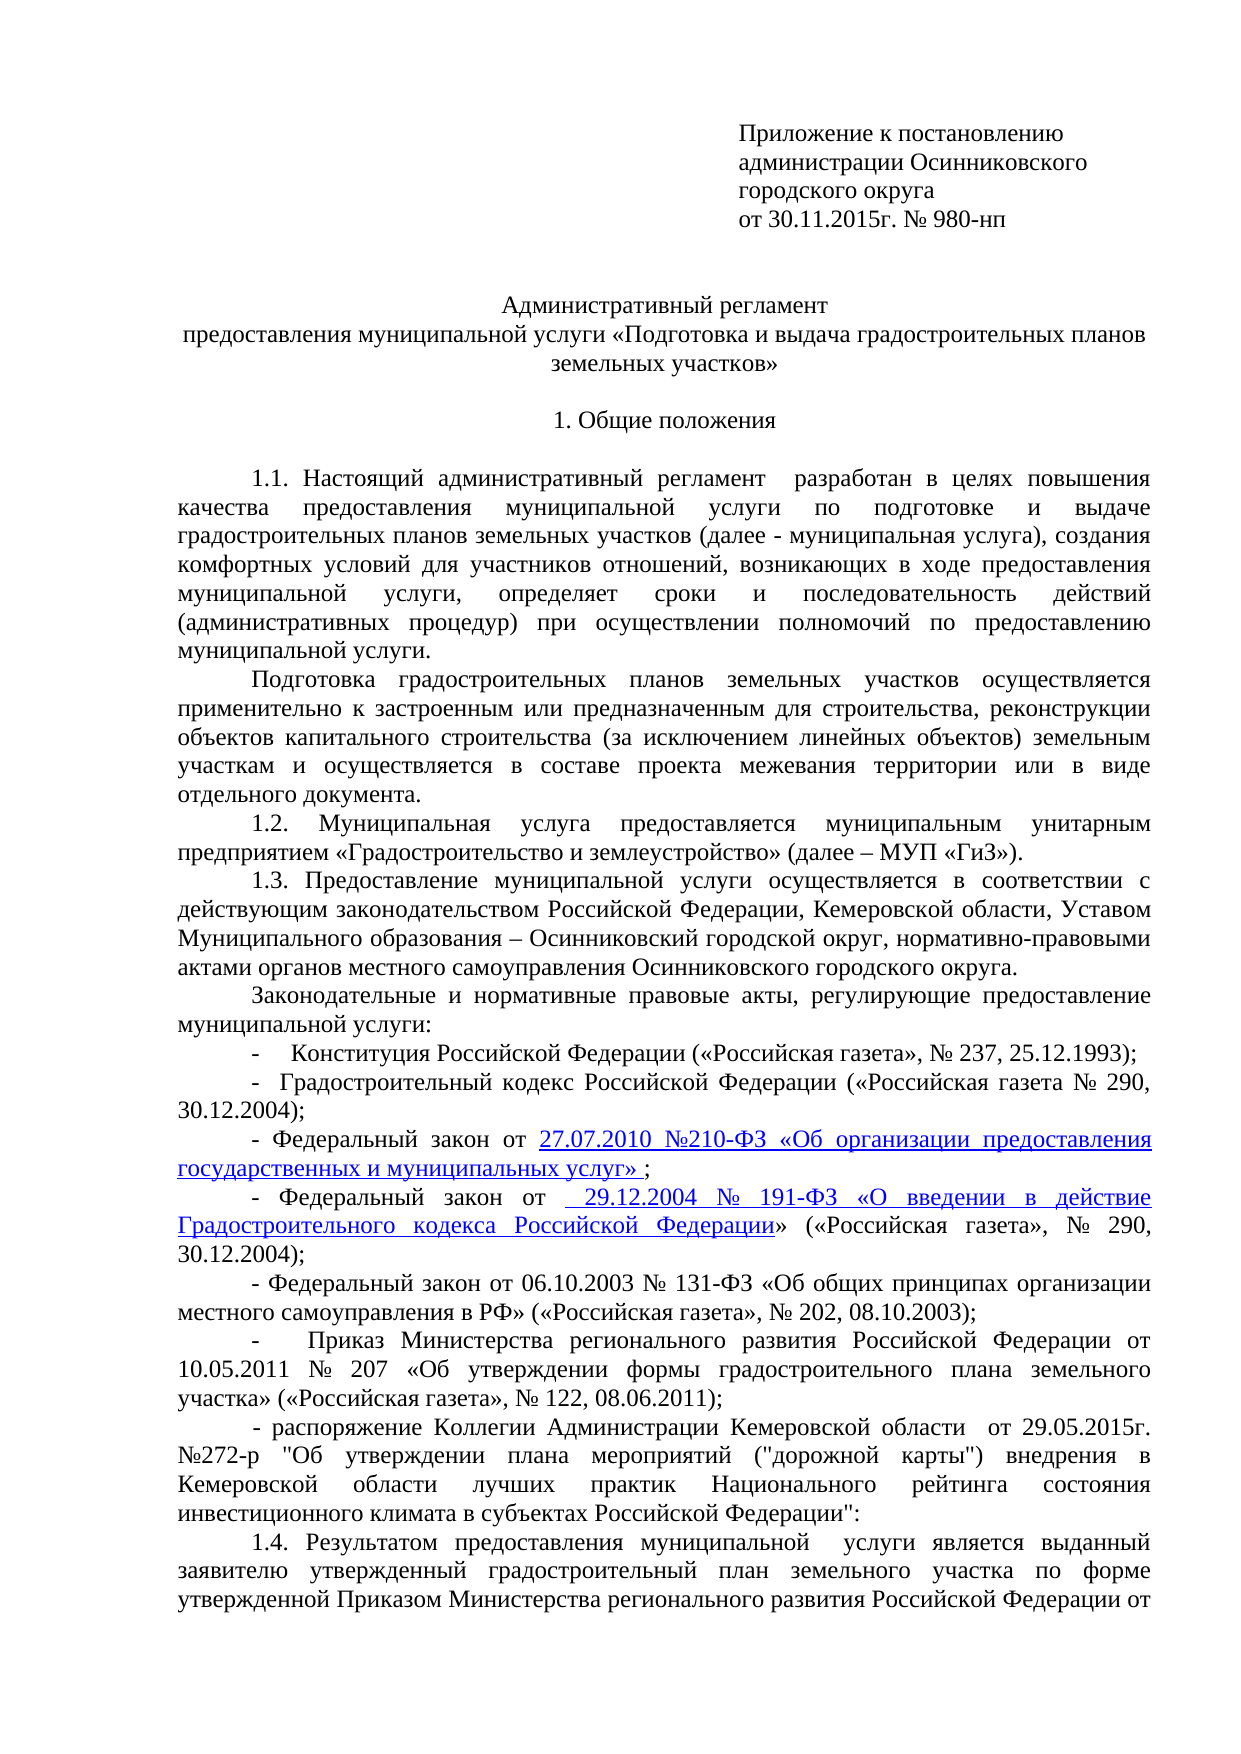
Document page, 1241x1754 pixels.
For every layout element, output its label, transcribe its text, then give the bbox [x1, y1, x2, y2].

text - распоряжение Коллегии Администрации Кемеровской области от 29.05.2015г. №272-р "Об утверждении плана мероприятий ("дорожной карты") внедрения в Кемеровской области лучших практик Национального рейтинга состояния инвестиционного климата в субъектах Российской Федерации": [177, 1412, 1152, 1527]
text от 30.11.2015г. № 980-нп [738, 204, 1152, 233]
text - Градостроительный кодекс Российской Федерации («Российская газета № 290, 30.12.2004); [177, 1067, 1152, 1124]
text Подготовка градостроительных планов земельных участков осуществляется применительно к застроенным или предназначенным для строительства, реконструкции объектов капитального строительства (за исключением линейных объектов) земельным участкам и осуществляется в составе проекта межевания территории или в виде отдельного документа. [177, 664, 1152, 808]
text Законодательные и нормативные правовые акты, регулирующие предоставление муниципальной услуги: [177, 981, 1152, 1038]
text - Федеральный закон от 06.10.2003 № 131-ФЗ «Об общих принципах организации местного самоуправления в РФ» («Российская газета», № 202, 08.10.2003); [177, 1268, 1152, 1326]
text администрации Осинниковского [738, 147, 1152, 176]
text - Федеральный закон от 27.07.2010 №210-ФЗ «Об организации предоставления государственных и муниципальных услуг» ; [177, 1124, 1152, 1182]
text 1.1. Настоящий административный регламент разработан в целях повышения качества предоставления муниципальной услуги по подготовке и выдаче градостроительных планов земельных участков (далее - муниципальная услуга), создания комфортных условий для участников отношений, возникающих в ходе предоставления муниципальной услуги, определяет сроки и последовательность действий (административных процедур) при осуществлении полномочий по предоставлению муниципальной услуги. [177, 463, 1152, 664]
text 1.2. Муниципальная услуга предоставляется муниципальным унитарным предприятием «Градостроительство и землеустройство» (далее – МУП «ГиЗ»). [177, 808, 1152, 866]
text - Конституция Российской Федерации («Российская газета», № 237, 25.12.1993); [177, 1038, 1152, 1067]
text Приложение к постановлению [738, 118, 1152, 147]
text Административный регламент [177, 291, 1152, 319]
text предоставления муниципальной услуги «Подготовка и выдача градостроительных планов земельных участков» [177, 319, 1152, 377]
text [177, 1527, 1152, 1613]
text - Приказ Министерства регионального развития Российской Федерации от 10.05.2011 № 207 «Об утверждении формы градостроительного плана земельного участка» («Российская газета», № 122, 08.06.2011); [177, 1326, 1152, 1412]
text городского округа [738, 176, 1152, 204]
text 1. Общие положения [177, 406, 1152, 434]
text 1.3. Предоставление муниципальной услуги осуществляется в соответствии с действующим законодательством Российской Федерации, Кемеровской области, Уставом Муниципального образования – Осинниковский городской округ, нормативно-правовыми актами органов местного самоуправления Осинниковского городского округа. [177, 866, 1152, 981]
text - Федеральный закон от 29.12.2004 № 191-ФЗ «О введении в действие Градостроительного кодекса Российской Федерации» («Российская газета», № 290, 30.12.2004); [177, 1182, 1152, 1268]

Instructions to follow >>
Only a number is needed: how many lines of the material above contain "плана"?

Answer section >>
2